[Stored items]
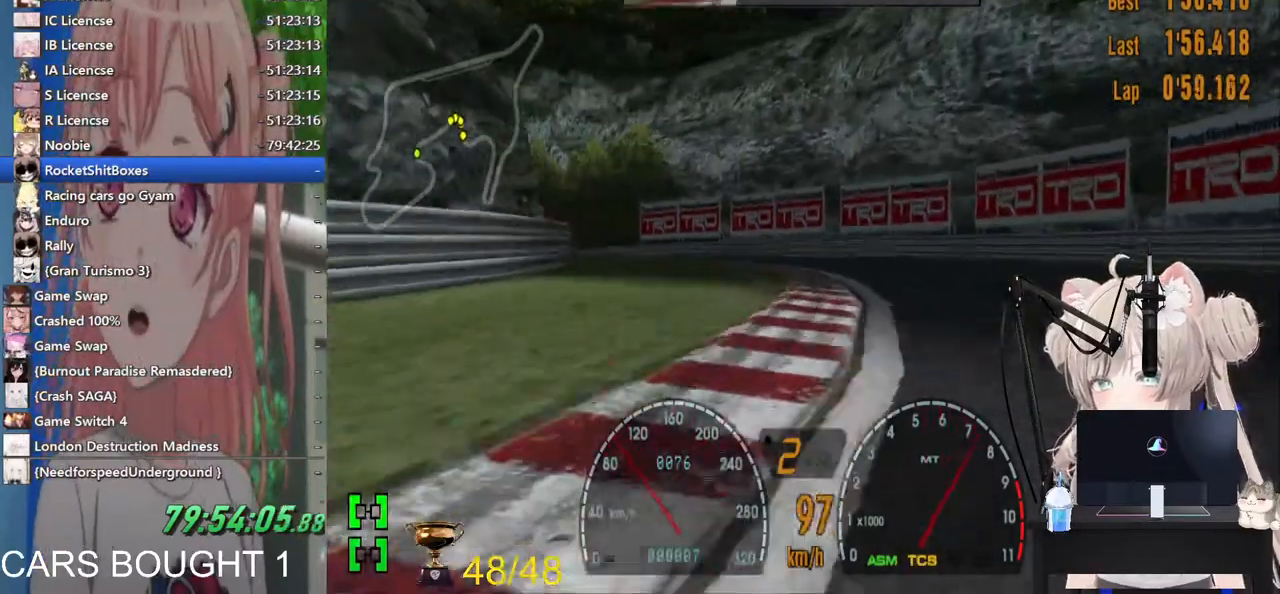
{"dt_ms": 500, "buttons": [], "left_stick": "up-left", "right_stick": "center", "events": []}
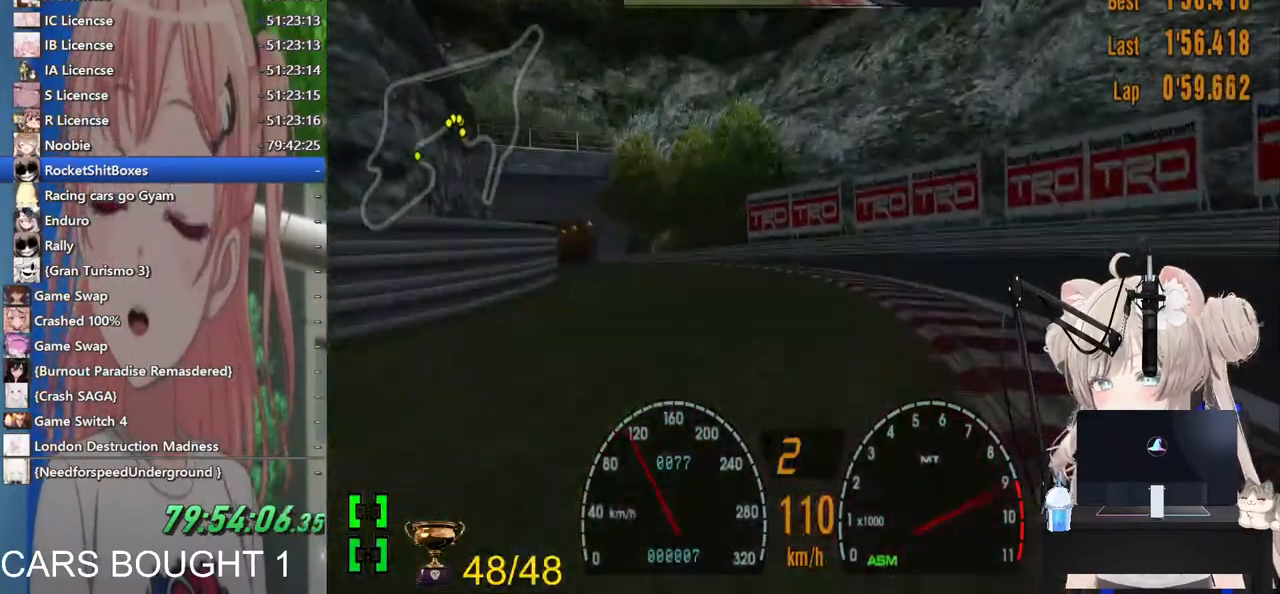
{"dt_ms": 500, "buttons": [], "left_stick": "up-right", "right_stick": "center", "events": [[300, "left_stick", "up"], [417, "left_stick", "up-right"]]}
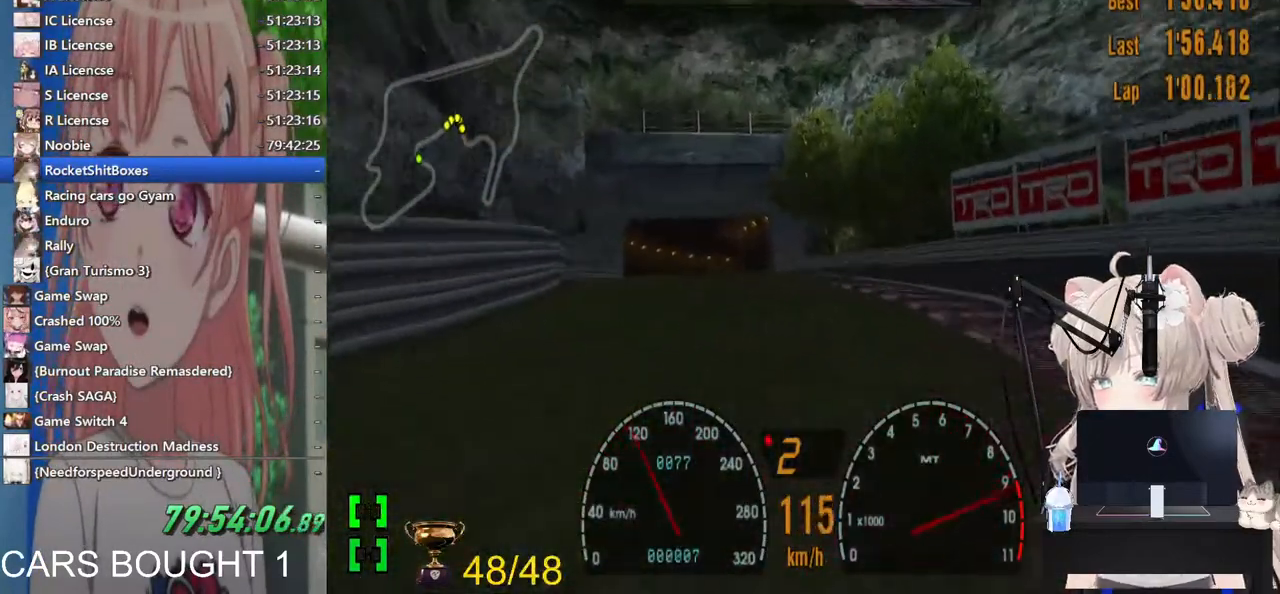
{"dt_ms": 500, "buttons": [], "left_stick": "up-left", "right_stick": "center", "events": [[500, "left_stick", "up-left"]]}
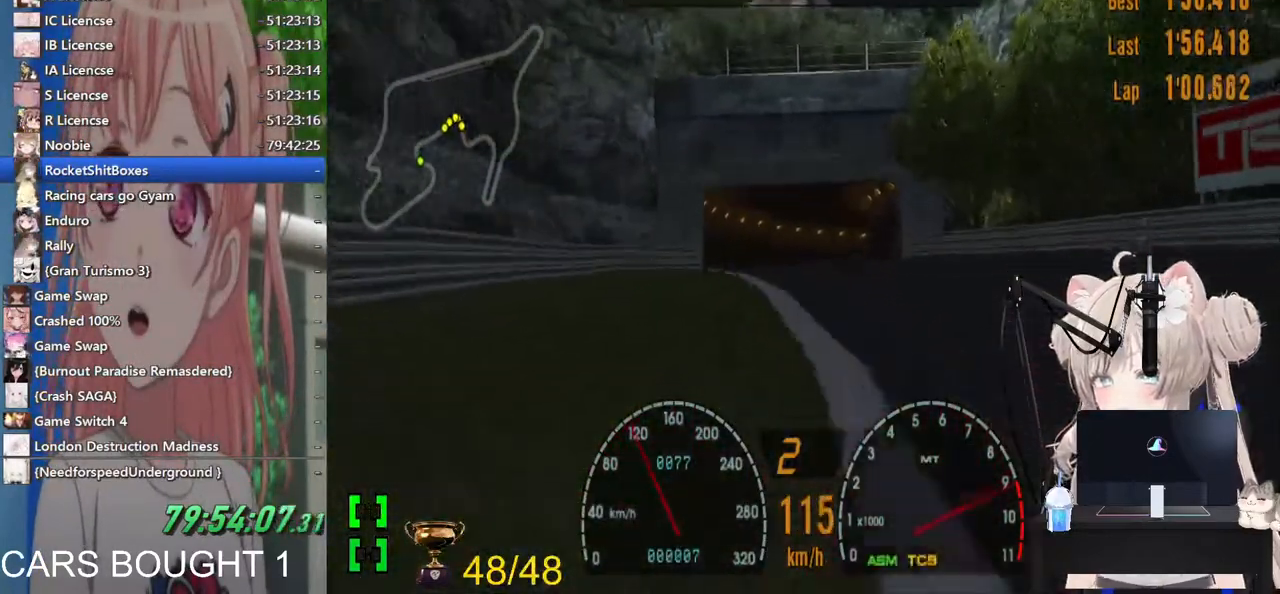
{"dt_ms": 500, "buttons": [], "left_stick": "left", "right_stick": "center", "events": [[17, "CROSS", "down"], [183, "CROSS", "up"], [483, "left_stick", "left"]]}
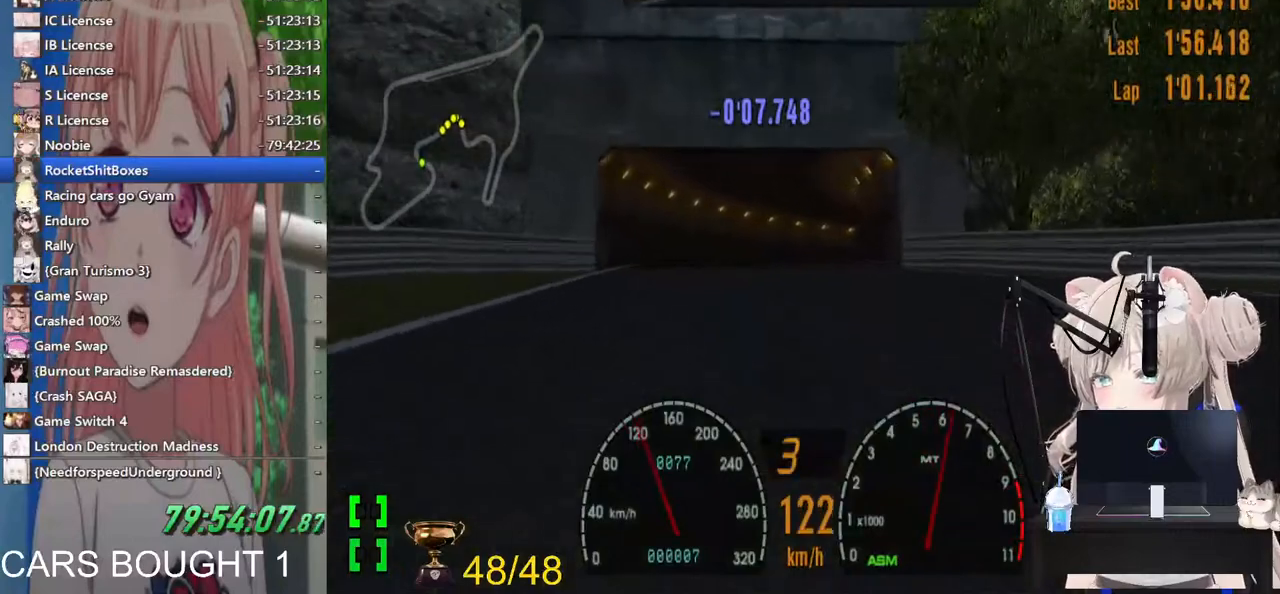
{"dt_ms": 500, "buttons": [], "left_stick": "center", "right_stick": "center", "events": [[267, "left_stick", "center"]]}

#### [WHAT IS EXPECTED]
Transcribe each record exactly as it stands, setting aside any pictures.

#### [EXERCISE RESULT]
{"dt_ms": 500, "buttons": [], "left_stick": "up-left", "right_stick": "center", "events": []}
{"dt_ms": 500, "buttons": [], "left_stick": "up-right", "right_stick": "center", "events": [[300, "left_stick", "up"], [417, "left_stick", "up-right"]]}
{"dt_ms": 500, "buttons": [], "left_stick": "up-left", "right_stick": "center", "events": [[500, "left_stick", "up-left"]]}
{"dt_ms": 500, "buttons": [], "left_stick": "left", "right_stick": "center", "events": [[17, "CROSS", "down"], [183, "CROSS", "up"], [483, "left_stick", "left"]]}
{"dt_ms": 500, "buttons": [], "left_stick": "center", "right_stick": "center", "events": [[267, "left_stick", "center"]]}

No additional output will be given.